I decided to buy a “Basic Math” course from the Teaching Company. The course was geared towards high school students who needed remediation in Math. It was taught by a college professor but for some reason I thought it could help. Looking at the workbook that came with the program I feared it would be worthless to us. We had just learned our basics and here was a book with big problems. All math books have problems. Well, for example, the division section started out with long division! That’s the only concept that gave Matthan a problem in Math – which meant dividing monomials and polynomials would be our next stumbling block….

Kelsey loved watching the lectures. She had no problem doing the big problems in the work book. I only made her do five a day. This was not tedious! She now loves Math! And guess what? Long division came easier for her than it did for Matthan!

I’m not saying it’s this particular program that helped. I think it was the waiting until she was more mature to begin formal math coupled with avoiding the tedious work.

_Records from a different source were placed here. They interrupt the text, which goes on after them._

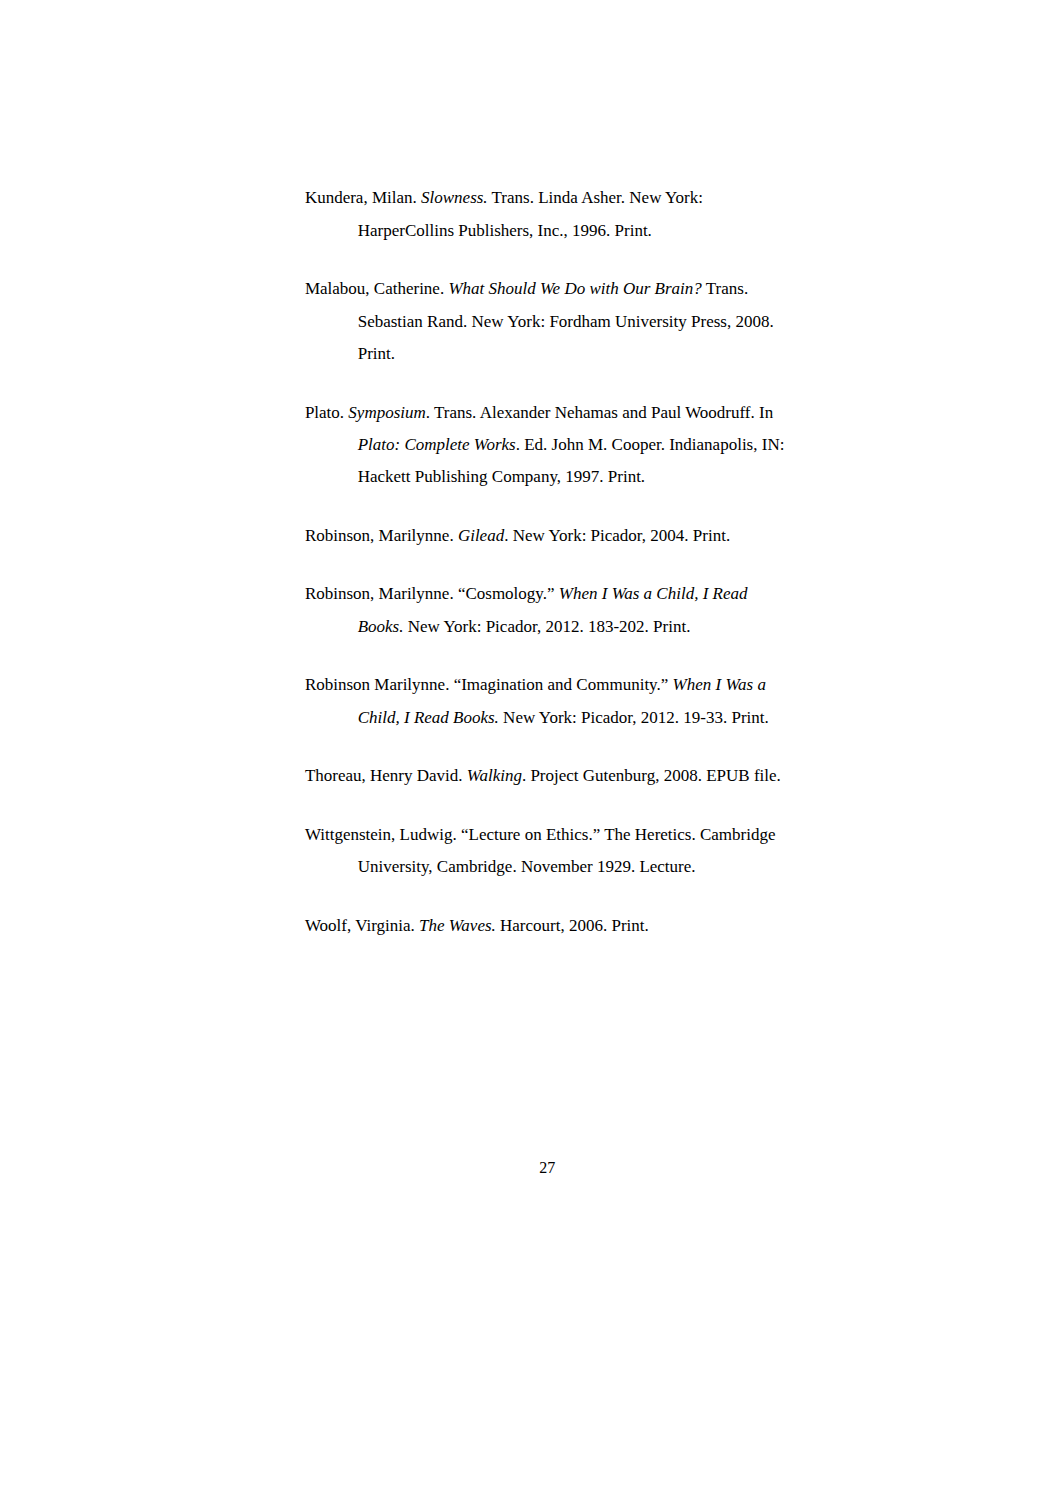Kundera, Milan. Slowness. Trans. Linda Asher. New York: HarperCollins Publishers, Inc., 1996. Print.
Malabou, Catherine. What Should We Do with Our Brain? Trans. Sebastian Rand. New York: Fordham University Press, 2008. Print.
Plato. Symposium. Trans. Alexander Nehamas and Paul Woodruff. In Plato: Complete Works. Ed. John M. Cooper. Indianapolis, IN: Hackett Publishing Company, 1997. Print.
Robinson, Marilynne. Gilead. New York: Picador, 2004. Print.
Robinson, Marilynne. “Cosmology.” When I Was a Child, I Read Books. New York: Picador, 2012. 183-202. Print.
Robinson Marilynne. “Imagination and Community.” When I Was a Child, I Read Books. New York: Picador, 2012. 19-33. Print.
Thoreau, Henry David. Walking. Project Gutenburg, 2008. EPUB file.
Wittgenstein, Ludwig. “Lecture on Ethics.” The Heretics. Cambridge University, Cambridge. November 1929. Lecture.
Woolf, Virginia. The Waves. Harcourt, 2006. Print.
27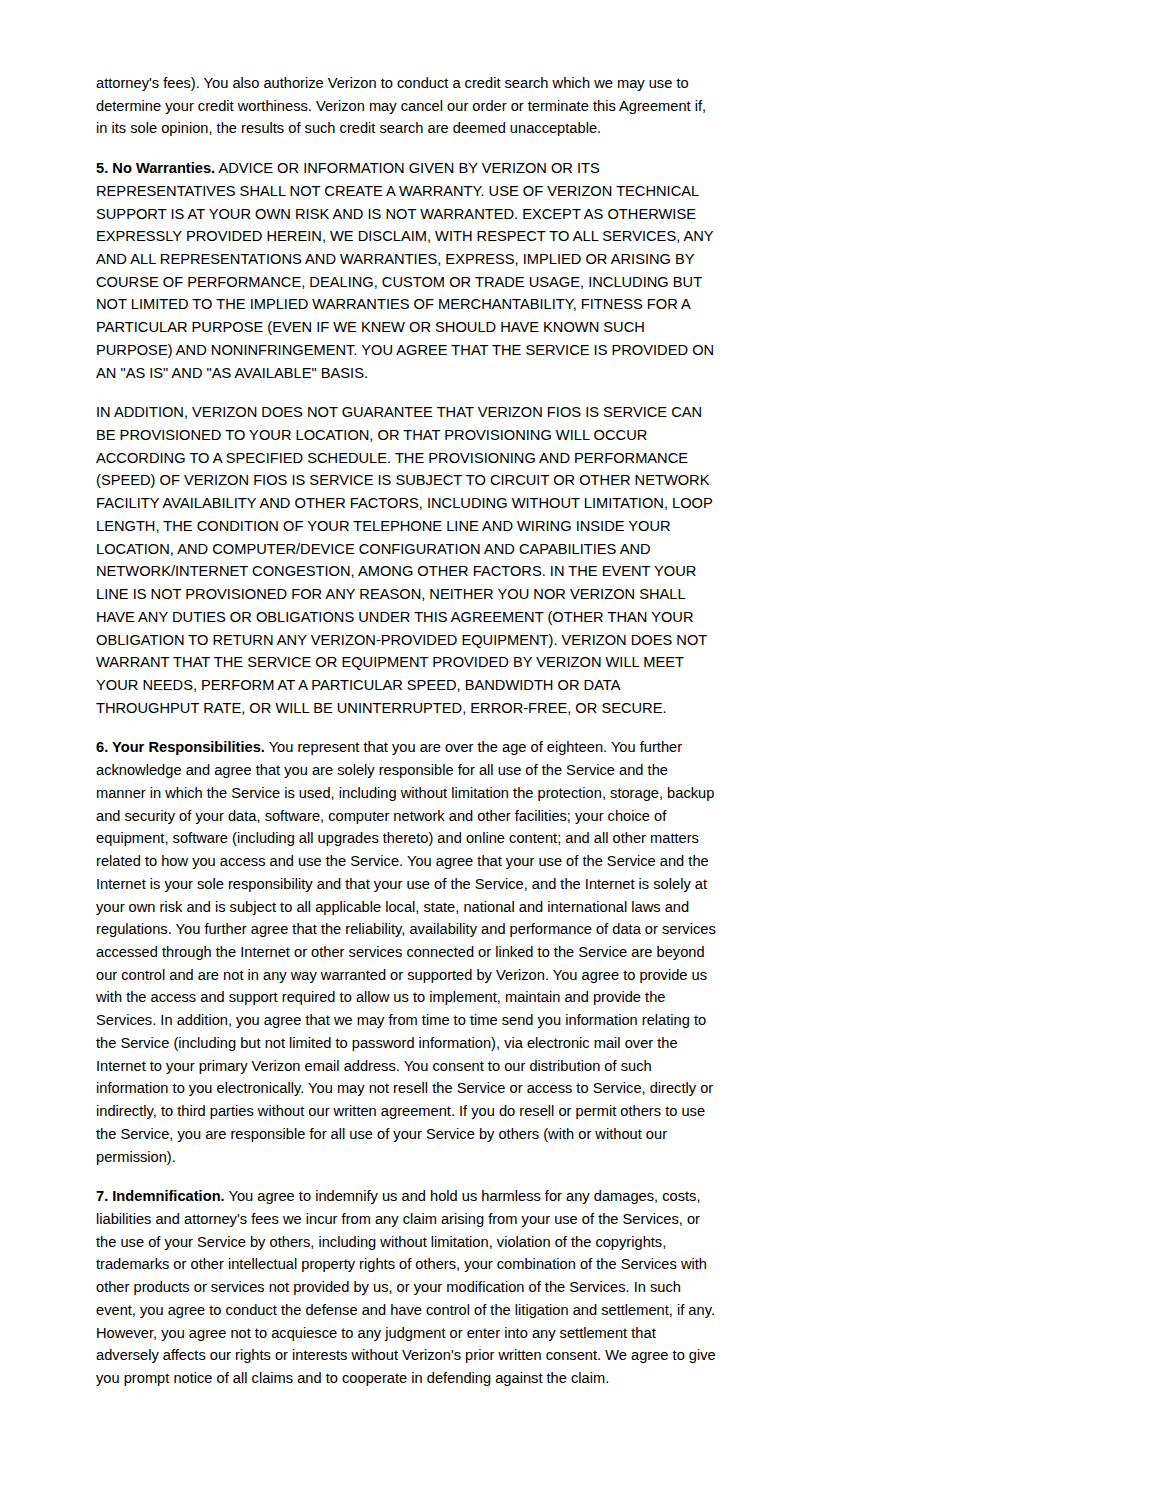attorney's fees). You also authorize Verizon to conduct a credit search which we may use to determine your credit worthiness. Verizon may cancel our order or terminate this Agreement if, in its sole opinion, the results of such credit search are deemed unacceptable.
5. No Warranties. ADVICE OR INFORMATION GIVEN BY VERIZON OR ITS REPRESENTATIVES SHALL NOT CREATE A WARRANTY. USE OF VERIZON TECHNICAL SUPPORT IS AT YOUR OWN RISK AND IS NOT WARRANTED. EXCEPT AS OTHERWISE EXPRESSLY PROVIDED HEREIN, WE DISCLAIM, WITH RESPECT TO ALL SERVICES, ANY AND ALL REPRESENTATIONS AND WARRANTIES, EXPRESS, IMPLIED OR ARISING BY COURSE OF PERFORMANCE, DEALING, CUSTOM OR TRADE USAGE, INCLUDING BUT NOT LIMITED TO THE IMPLIED WARRANTIES OF MERCHANTABILITY, FITNESS FOR A PARTICULAR PURPOSE (EVEN IF WE KNEW OR SHOULD HAVE KNOWN SUCH PURPOSE) AND NONINFRINGEMENT. YOU AGREE THAT THE SERVICE IS PROVIDED ON AN "AS IS" AND "AS AVAILABLE" BASIS.
IN ADDITION, VERIZON DOES NOT GUARANTEE THAT VERIZON FIOS IS SERVICE CAN BE PROVISIONED TO YOUR LOCATION, OR THAT PROVISIONING WILL OCCUR ACCORDING TO A SPECIFIED SCHEDULE. THE PROVISIONING AND PERFORMANCE (SPEED) OF VERIZON FIOS IS SERVICE IS SUBJECT TO CIRCUIT OR OTHER NETWORK FACILITY AVAILABILITY AND OTHER FACTORS, INCLUDING WITHOUT LIMITATION, LOOP LENGTH, THE CONDITION OF YOUR TELEPHONE LINE AND WIRING INSIDE YOUR LOCATION, AND COMPUTER/DEVICE CONFIGURATION AND CAPABILITIES AND NETWORK/INTERNET CONGESTION, AMONG OTHER FACTORS. IN THE EVENT YOUR LINE IS NOT PROVISIONED FOR ANY REASON, NEITHER YOU NOR VERIZON SHALL HAVE ANY DUTIES OR OBLIGATIONS UNDER THIS AGREEMENT (OTHER THAN YOUR OBLIGATION TO RETURN ANY VERIZON-PROVIDED EQUIPMENT). VERIZON DOES NOT WARRANT THAT THE SERVICE OR EQUIPMENT PROVIDED BY VERIZON WILL MEET YOUR NEEDS, PERFORM AT A PARTICULAR SPEED, BANDWIDTH OR DATA THROUGHPUT RATE, OR WILL BE UNINTERRUPTED, ERROR-FREE, OR SECURE.
6. Your Responsibilities. You represent that you are over the age of eighteen. You further acknowledge and agree that you are solely responsible for all use of the Service and the manner in which the Service is used, including without limitation the protection, storage, backup and security of your data, software, computer network and other facilities; your choice of equipment, software (including all upgrades thereto) and online content; and all other matters related to how you access and use the Service. You agree that your use of the Service and the Internet is your sole responsibility and that your use of the Service, and the Internet is solely at your own risk and is subject to all applicable local, state, national and international laws and regulations. You further agree that the reliability, availability and performance of data or services accessed through the Internet or other services connected or linked to the Service are beyond our control and are not in any way warranted or supported by Verizon. You agree to provide us with the access and support required to allow us to implement, maintain and provide the Services. In addition, you agree that we may from time to time send you information relating to the Service (including but not limited to password information), via electronic mail over the Internet to your primary Verizon email address. You consent to our distribution of such information to you electronically. You may not resell the Service or access to Service, directly or indirectly, to third parties without our written agreement. If you do resell or permit others to use the Service, you are responsible for all use of your Service by others (with or without our permission).
7. Indemnification. You agree to indemnify us and hold us harmless for any damages, costs, liabilities and attorney's fees we incur from any claim arising from your use of the Services, or the use of your Service by others, including without limitation, violation of the copyrights, trademarks or other intellectual property rights of others, your combination of the Services with other products or services not provided by us, or your modification of the Services. In such event, you agree to conduct the defense and have control of the litigation and settlement, if any. However, you agree not to acquiesce to any judgment or enter into any settlement that adversely affects our rights or interests without Verizon's prior written consent. We agree to give you prompt notice of all claims and to cooperate in defending against the claim.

Now WHEN Kelsey does math I only require that she work just five problems; five challenging problems. She works each out on a dry erase board so that I can watch her every mathematical move.

Now if a comet falls on me she will be right on track like a good little train.

Friday, September 08, 2006

Biology test boo boo:

Today, Matthan took his second Biology test over Module #1. (Don't ask.) Anyway, he was doing so well and I thought he would score 100% until he got to this question:

To which Kingdom does mankind belong?

a. Monera
b. Animalia
c. Fungi
d. Protista

Well, Matthan answered "a. Monera" to which I wrote in big red letters:

Is mankind a bacteria or a pathogen?

How come we don't know the obvious things, but can grasp the hard stuff?????

Christian's first day of art:

Before we left for art, he was counting on his fingers. It all went fine until he counted down from five. When he got to "two" he held his fingers like we all do, but when he got to "one" he put down his pointer finger instead of the OTHER finger!

You know how if you make a big deal out of some act, gesture, or word it is sure to create repeated incidences? I was trying to get him to not count like that without telling him why or he would be sure to do it ad nausum in front of the other homeschooled children..

It caused some nervousness around here.

I didn't want to be the mom with the 5 year old who knows how to sign - with a very limited vocabulary.